• [Exercise description]:
Rewrite everything in the passage on craving from "Craving is aligned" down to "attraction and repulsion.", substituting "unstable" for "volatile".

*** Provided text Section Begins ***

The second of the noble truths is craving - taņhā - what I call dopamine variability.
The essential pattern is that contact with sense pleasures gives rise to craving, which gives rise to clinging and dissatisfaction, which gives rise to suffering. The traditional formulation is here:
“Now this, bhikkhus, is the noble truth of the origin of suffering: it is this craving which leads to renewed existence, accompanied by delight and lust, seeking delight here and there; that is, craving for sensual pleasures, craving for existence, craving for extermination.”
Craving is aligned with phasic dopamine and is how our brains learn about reward. Dopamine variability is the aggregate value of tonic and phasic dopamine, and is highest when the tonic pool is low and the phasic waves are high.
The more volatile your dopaminergic makeup is, the more you are yanked between love and hate, confidence and fear, desire and loathing, attraction and repulsion.
This is pre-cognition and usually beyond our awareness. This is why you flip from loving someone to hating them; utter confidence to utter pessimism; complete security to overwhelming insecurity. The higher your craving, the more you will suffer.
To break it down further:
it is this craving which leads to renewed existence
This is talking about rebirth. The craving causes us to be reborn as a new person, in that moment, then and there. The spikes of dopamine come and they pull your attention onto the latest bauble or self-image and they hold it there, making you into a different being. You feel dissatisfaction or pain until your urge is acted upon.

*** Provided text Section Ends ***
*** Records shown Section Begins ***

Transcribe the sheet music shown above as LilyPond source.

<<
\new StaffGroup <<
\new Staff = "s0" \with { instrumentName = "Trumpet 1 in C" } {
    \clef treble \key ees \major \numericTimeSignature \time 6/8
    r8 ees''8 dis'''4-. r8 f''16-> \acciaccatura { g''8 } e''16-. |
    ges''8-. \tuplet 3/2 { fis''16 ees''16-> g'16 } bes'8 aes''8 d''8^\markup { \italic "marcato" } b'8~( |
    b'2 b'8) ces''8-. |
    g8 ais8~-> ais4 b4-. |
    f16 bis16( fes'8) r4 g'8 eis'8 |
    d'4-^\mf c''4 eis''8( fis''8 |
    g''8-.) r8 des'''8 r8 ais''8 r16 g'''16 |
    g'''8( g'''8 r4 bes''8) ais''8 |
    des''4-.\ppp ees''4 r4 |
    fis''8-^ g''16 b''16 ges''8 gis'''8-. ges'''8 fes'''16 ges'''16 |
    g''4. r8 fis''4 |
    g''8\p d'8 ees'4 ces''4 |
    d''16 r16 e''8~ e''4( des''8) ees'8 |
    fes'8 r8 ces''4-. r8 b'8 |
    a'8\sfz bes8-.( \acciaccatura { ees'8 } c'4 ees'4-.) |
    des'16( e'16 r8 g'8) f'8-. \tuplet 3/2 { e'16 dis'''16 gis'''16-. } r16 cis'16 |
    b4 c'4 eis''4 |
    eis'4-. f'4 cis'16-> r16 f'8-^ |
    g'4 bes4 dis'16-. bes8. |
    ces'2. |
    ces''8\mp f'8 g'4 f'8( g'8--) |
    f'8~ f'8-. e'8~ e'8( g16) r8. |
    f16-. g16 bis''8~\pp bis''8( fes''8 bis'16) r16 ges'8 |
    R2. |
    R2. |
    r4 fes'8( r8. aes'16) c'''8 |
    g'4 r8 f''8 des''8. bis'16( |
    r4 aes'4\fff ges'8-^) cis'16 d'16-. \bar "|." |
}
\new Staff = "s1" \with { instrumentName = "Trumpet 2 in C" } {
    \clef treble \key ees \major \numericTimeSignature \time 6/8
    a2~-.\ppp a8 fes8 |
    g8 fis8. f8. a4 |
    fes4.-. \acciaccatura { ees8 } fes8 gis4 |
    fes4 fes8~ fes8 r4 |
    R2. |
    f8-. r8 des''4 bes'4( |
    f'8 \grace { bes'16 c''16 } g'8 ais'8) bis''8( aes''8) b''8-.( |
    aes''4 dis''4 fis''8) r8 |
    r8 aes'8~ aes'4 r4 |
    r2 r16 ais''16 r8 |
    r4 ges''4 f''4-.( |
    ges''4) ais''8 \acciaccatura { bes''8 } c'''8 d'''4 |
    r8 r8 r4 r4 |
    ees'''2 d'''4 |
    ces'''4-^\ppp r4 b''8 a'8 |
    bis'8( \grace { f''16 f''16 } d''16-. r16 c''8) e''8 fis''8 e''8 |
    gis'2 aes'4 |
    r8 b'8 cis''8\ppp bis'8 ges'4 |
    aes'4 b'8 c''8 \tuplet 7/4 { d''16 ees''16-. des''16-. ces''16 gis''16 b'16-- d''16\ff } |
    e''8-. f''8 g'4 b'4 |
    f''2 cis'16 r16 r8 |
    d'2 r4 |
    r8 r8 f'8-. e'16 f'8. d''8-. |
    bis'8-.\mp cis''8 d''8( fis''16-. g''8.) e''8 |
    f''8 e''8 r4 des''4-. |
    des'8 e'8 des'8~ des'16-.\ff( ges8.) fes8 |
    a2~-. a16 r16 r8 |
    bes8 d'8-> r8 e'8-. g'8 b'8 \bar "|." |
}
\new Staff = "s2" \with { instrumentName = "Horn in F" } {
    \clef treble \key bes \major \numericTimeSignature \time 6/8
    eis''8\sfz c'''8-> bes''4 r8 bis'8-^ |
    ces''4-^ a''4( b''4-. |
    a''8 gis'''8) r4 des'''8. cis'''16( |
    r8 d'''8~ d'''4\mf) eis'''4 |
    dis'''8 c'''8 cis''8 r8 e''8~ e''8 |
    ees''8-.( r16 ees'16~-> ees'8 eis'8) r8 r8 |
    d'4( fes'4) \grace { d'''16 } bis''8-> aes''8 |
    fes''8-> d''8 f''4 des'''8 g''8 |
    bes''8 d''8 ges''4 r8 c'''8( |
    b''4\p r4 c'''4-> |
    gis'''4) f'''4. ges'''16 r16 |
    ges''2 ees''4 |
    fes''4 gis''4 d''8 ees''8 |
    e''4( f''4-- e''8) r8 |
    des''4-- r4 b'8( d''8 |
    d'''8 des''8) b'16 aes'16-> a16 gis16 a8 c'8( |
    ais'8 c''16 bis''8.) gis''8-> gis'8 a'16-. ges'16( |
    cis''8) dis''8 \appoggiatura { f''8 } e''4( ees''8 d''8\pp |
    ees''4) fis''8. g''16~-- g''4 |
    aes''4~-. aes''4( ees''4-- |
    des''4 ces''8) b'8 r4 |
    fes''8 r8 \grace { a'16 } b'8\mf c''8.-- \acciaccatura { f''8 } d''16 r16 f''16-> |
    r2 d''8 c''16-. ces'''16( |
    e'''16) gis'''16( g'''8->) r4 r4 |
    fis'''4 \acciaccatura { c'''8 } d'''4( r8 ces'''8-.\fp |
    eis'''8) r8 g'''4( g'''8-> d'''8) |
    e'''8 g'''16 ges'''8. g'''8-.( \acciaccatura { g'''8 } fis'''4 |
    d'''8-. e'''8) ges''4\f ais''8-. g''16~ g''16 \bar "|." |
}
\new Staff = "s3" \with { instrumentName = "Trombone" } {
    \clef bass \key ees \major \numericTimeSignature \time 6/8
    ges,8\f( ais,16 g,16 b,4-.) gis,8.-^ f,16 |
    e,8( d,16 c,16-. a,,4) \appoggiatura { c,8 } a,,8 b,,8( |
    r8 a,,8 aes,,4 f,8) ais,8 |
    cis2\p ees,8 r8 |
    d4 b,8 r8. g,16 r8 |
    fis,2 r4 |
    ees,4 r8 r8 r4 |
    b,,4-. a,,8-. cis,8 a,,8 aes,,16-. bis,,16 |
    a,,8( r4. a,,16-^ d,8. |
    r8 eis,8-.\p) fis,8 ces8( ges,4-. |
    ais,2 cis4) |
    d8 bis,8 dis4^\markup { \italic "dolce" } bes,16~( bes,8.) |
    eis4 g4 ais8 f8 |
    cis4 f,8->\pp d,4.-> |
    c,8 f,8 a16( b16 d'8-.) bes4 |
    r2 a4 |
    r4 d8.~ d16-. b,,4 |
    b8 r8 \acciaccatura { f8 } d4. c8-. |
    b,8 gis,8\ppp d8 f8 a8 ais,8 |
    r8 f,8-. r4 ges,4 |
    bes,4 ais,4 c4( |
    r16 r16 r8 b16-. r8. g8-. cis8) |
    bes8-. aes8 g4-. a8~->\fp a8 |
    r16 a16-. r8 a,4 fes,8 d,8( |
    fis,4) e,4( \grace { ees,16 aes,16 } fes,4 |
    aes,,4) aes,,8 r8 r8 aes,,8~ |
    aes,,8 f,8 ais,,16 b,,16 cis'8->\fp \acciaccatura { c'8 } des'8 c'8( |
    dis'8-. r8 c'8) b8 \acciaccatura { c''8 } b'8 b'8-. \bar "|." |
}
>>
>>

*** Records shown Section Ends ***

• [Task solution]:
Craving is aligned with phasic dopamine and is how our brains learn about reward. Dopamine variability is the aggregate value of tonic and phasic dopamine, and is highest when the tonic pool is low and the phasic waves are high.
The more unstable your dopaminergic makeup is, the more you are yanked between love and hate, confidence and fear, desire and loathing, attraction and repulsion.